■ **What to do**
When a line of the entries contains "roads", please list that line.

■ **Extracted data**
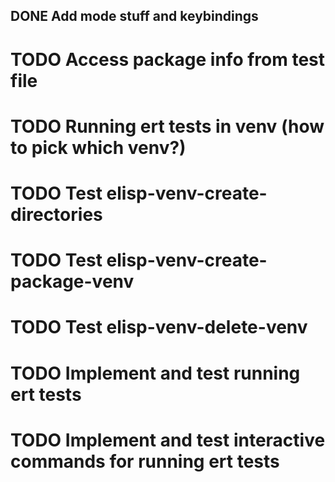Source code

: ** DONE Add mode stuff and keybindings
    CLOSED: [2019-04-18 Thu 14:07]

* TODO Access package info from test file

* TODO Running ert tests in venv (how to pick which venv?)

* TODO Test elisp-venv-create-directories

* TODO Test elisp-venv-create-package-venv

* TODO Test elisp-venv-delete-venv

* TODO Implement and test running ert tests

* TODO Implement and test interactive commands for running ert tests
...
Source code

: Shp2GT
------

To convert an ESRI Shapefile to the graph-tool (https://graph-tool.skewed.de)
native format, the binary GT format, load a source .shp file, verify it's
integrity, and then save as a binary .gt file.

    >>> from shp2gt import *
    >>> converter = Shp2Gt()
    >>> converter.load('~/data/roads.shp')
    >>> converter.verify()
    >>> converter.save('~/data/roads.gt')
---
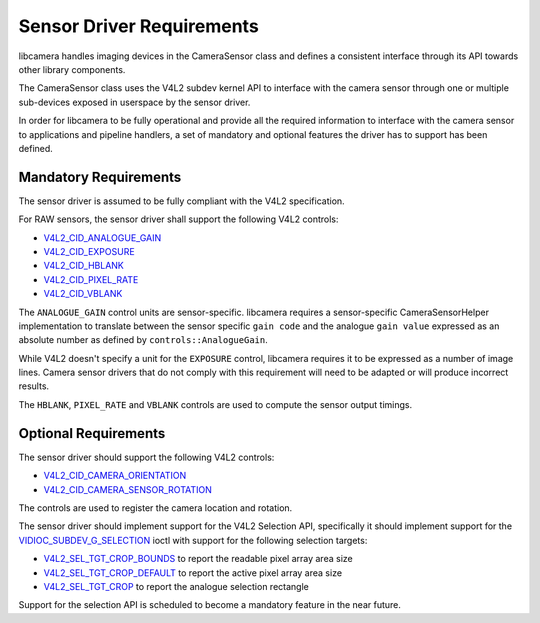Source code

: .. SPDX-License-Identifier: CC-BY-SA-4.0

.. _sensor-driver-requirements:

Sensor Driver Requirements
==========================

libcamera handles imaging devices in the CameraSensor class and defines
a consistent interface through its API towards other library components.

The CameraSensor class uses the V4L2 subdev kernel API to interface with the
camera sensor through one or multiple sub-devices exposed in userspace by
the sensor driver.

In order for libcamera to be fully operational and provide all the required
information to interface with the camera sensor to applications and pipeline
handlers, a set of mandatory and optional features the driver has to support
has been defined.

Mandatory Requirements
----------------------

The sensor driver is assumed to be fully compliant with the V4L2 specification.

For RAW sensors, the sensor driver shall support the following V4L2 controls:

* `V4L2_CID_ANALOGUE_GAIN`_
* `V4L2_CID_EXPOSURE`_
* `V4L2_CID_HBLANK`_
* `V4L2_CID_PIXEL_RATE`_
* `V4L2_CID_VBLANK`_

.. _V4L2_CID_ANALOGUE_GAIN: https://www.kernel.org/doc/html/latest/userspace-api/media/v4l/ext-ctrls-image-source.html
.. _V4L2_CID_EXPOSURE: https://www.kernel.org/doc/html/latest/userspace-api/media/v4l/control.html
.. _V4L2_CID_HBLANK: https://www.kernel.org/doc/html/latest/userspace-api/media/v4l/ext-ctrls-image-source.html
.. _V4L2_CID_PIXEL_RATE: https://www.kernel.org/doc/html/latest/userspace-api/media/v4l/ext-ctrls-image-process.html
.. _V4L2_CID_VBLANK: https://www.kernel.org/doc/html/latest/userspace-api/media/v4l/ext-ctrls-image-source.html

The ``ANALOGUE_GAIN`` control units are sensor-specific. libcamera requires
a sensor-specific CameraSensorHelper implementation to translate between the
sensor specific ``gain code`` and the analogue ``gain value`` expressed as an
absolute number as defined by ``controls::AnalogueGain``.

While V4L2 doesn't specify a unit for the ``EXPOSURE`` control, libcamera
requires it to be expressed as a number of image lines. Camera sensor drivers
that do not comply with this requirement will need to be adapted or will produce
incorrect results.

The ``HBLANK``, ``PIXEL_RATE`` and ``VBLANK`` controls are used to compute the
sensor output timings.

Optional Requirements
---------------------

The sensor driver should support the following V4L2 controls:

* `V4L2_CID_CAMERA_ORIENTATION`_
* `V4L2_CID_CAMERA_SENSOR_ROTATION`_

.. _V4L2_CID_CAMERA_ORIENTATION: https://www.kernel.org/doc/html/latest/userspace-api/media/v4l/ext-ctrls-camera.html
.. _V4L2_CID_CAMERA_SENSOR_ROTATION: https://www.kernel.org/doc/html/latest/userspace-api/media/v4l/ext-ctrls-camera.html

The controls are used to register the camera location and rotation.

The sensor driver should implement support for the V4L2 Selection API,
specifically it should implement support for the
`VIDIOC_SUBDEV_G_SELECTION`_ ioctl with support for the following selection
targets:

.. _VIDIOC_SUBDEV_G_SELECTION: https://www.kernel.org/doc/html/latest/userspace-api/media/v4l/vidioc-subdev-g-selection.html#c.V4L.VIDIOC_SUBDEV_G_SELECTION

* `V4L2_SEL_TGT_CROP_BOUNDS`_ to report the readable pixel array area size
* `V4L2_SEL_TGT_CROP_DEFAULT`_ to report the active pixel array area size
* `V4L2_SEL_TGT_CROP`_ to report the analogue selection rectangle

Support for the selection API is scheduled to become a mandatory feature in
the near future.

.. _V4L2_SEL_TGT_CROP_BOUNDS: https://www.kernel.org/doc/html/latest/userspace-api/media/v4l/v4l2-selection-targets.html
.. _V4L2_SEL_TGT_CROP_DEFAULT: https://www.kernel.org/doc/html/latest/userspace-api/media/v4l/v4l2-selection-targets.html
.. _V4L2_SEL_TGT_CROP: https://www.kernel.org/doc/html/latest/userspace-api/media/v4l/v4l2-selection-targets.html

■ **Solution to this task**
    >>> converter.load('~/data/roads.shp')
    >>> converter.save('~/data/roads.gt')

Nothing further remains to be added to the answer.